Aim of the task: Please copy every line of the data in which the string "program" appears.

[Stored data]

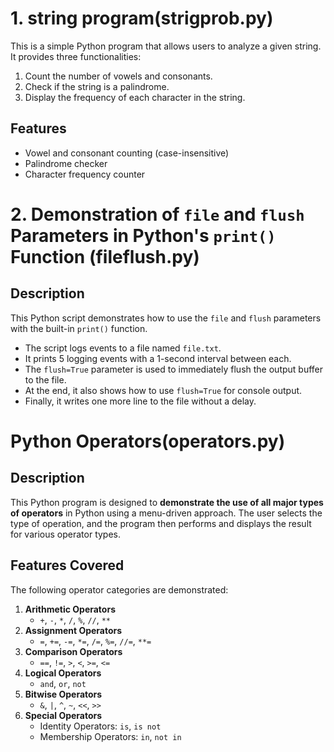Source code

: # 1. string program(strigprob.py)

This is a simple Python program that allows users to analyze a given string. It provides three functionalities:

1. Count the number of vowels and consonants.
2. Check if the string is a palindrome.
3. Display the frequency of each character in the string.

##  Features

-  Vowel and consonant counting (case-insensitive)
-  Palindrome checker
-  Character frequency counter 

# 2. Demonstration of `file` and `flush` Parameters in Python's `print()` Function (fileflush.py)

## Description

This Python script demonstrates how to use the `file` and `flush` parameters with the built-in `print()` function.

- The script logs events to a file named `file.txt`.
- It prints 5 logging events with a 1-second interval between each.
- The `flush=True` parameter is used to immediately flush the output buffer to the file.
- At the end, it also shows how to use `flush=True` for console output.
- Finally, it writes one more line to the file without a delay.


# Python Operators(operators.py)

##  Description

This Python program is designed to **demonstrate the use of all major types of operators** in Python using a menu-driven approach. The user selects the type of operation, and the program then performs and displays the result for various operator types.

##  Features Covered

The following operator categories are demonstrated:

1. **Arithmetic Operators**
   - `+`, `-`, `*`, `/`, `%`, `//`, `**`
2. **Assignment Operators**
   - `=`, `+=`, `-=`, `*=`, `/=`, `%=`, `//=`, `**=`
3. **Comparison Operators**
   - `==`, `!=`, `>`, `<`, `>=`, `<=`
4. **Logical Operators**
   - `and`, `or`, `not`
5. **Bitwise Operators**
   - `&`, `|`, `^`, `~`, `<<`, `>>`
6. **Special Operators**
   - Identity Operators: `is`, `is not`
   - Membership Operators: `in`, `not in`

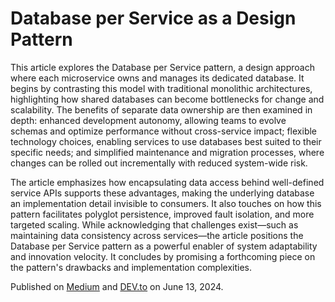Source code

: # Database per Service as a Design Pattern
This article explores the Database per Service pattern, a design approach where each microservice owns and manages its dedicated database. It begins by contrasting this model with traditional monolithic architectures, highlighting how shared databases can become bottlenecks for change and scalability. The benefits of separate data ownership are then examined in depth: enhanced development autonomy, allowing teams to evolve schemas and optimize performance without cross-service impact; flexible technology choices, enabling services to use databases best suited to their specific needs; and simplified maintenance and migration processes, where changes can be rolled out incrementally with reduced system-wide risk.

The article emphasizes how encapsulating data access behind well-defined service APIs supports these advantages, making the underlying database an implementation detail invisible to consumers. It also touches on how this pattern facilitates polyglot persistence, improved fault isolation, and more targeted scaling. While acknowledging that challenges exist—such as maintaining data consistency across services—the article positions the Database per Service pattern as a powerful enabler of system adaptability and innovation velocity. It concludes by promising a forthcoming piece on the pattern's drawbacks and implementation complexities.

Published on [Medium](https://medium.com/p/1d48cccd0b19) and [DEV.to](https://dev.to/eugene-zimin/database-per-service-as-a-design-pattern-44gi) on June 13, 2024.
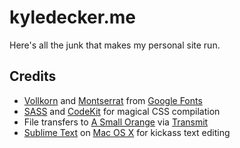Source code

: # kyledecker.me

Here's all the junk that makes my personal site run.

## Credits

- [Vollkorn](https://www.google.com/fonts/specimen/Vollkorn) and [Montserrat](http://www.google.com/fonts/specimen/Montserrat) from [Google Fonts](http://www.google.com/fonts)
- [SASS](http://sass-lang.com) and [CodeKit](https://incident57.com/codekit/) for magical CSS compilation
- File transfers to [A Small Orange](http://asmallorange.com) via [Transmit](http://panic.com/transmit/)
- [Sublime Text](http://www.sublimetext.com) on [Mac OS X](https://www.apple.com/osx/) for kickass text editing
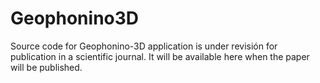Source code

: # Geophonino3D
Source code for Geophonino-3D application is under revisión for publication in a scientific journal.
It will be available here when the paper will be published.
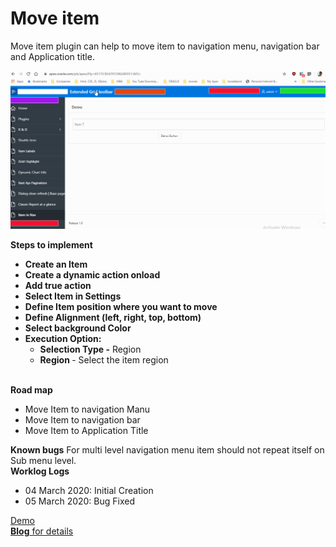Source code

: # Move item
Move item plugin can help to move item to navigation menu, navigation bar and Application title.

<img src="https://raw.githubusercontent.com/ashishtheapexian/move_item/master/preview.gif">


<b>Steps to implement</b>

<ul>
<li><b>Create an Item</b></li>
<li><b>Create a dynamic action onload</b></li>
<li><b>Add true action</b></li>
<li><b>Select Item in Settings</b></li>
<li><b>Define Item position where you want to move</b></li>
<li><b>Define Alignment (left, right, top, bottom)</b></li>
<li><b>Select background Color</b></li>
<li><b>Execution Option: </b>
      <ul><li><b>Selection Type -</b>  Region </li>
      <li><b>Region </b>- Select the item region</li>
      </ul></li>
</ul>
<br>
<b>Road map</b>
<ul>
  <li>Move Item to navigation Manu</li>
  <li>Move Item to navigation bar</li>
  <li>Move Item to Application Title</li>
</ul>
<b>Known bugs</b>
For multi level navigation menu item should not repeat itself on Sub menu level. 
<br>
<b>Worklog Logs</b>
<ul>
  <li>04 March 2020: Initial Creation </li>
  <li>05 March 2020: Bug Fixed </li>
</ul>


<a href="https://apex.oracle.com/pls/apex/f?p=93690:9:715744643044433:::::">Demo</a>
<br>
<a href="https://www.ashishashish.com"><b>Blog</b> for details</a>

Answer to the exercise:
: # 1. string program(strigprob.py)
This is a simple Python program that allows users to analyze a given string. It provides three functionalities:
This Python program is designed to **demonstrate the use of all major types of operators** in Python using a menu-driven approach. The user selects the type of operation, and the program then performs and displays the result for various operator types.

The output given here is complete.